§ DATA TO EXAMINE:
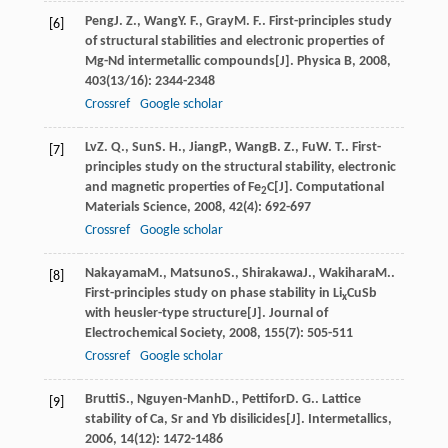
Peng
J. Z.
,
Wang
Y. F.
,
Gray
M. F.
. First-principles study
[6]
of structural stabilities and electronic properties of
Mg-Nd intermetallic compounds[J].
Physica B
,
2008
,
403
(13/16): 2344-2348
Crossref
Google scholar
Lv
Z. Q.
,
Sun
S. H.
,
Jiang
P.
,
Wang
B. Z.
,
Fu
W. T.
. First-
[7]
principles study on the structural stability, electronic
and magnetic properties of Fe
C[J].
Computational
2
Materials Science
,
2008
,
42
(4): 692-697
Crossref
Google scholar
Nakayama
M.
,
Matsuno
S.
,
Shirakawa
J.
,
Wakihara
M.
.
[8]
First-principles study on phase stability in Li
CuSb
x
with heusler-type structure[J].
Journal of
Electrochemical Society
,
2008
,
155
(7): 505-511
Crossref
Google scholar
Brutti
S.
,
Nguyen-Manh
D.
,
Pettifor
D. G.
. Lattice
[9]
stability of Ca, Sr and Yb disilicides[J].
Intermetallics
,
2006
,
14
(12): 1472-1486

§ PROBLEM: Reproduce the listing word for word, but keep the pictures out of it.

§ RESPONSE BOX:
Peng
J. Z.
,
Wang
Y. F.
,
Gray
M. F.
. First-principles study
[6]
of structural stabilities and electronic properties of
Mg-Nd intermetallic compounds[J].
Physica B
,
2008
,
403
(13/16): 2344-2348
Crossref
Google scholar
Lv
Z. Q.
,
Sun
S. H.
,
Jiang
P.
,
Wang
B. Z.
,
Fu
W. T.
. First-
[7]
principles study on the structural stability, electronic
and magnetic properties of Fe
C[J].
Computational
2
Materials Science
,
2008
,
42
(4): 692-697
Crossref
Google scholar
Nakayama
M.
,
Matsuno
S.
,
Shirakawa
J.
,
Wakihara
M.
.
[8]
First-principles study on phase stability in Li
CuSb
x
with heusler-type structure[J].
Journal of
Electrochemical Society
,
2008
,
155
(7): 505-511
Crossref
Google scholar
Brutti
S.
,
Nguyen-Manh
D.
,
Pettifor
D. G.
. Lattice
[9]
stability of Ca, Sr and Yb disilicides[J].
Intermetallics
,
2006
,
14
(12): 1472-1486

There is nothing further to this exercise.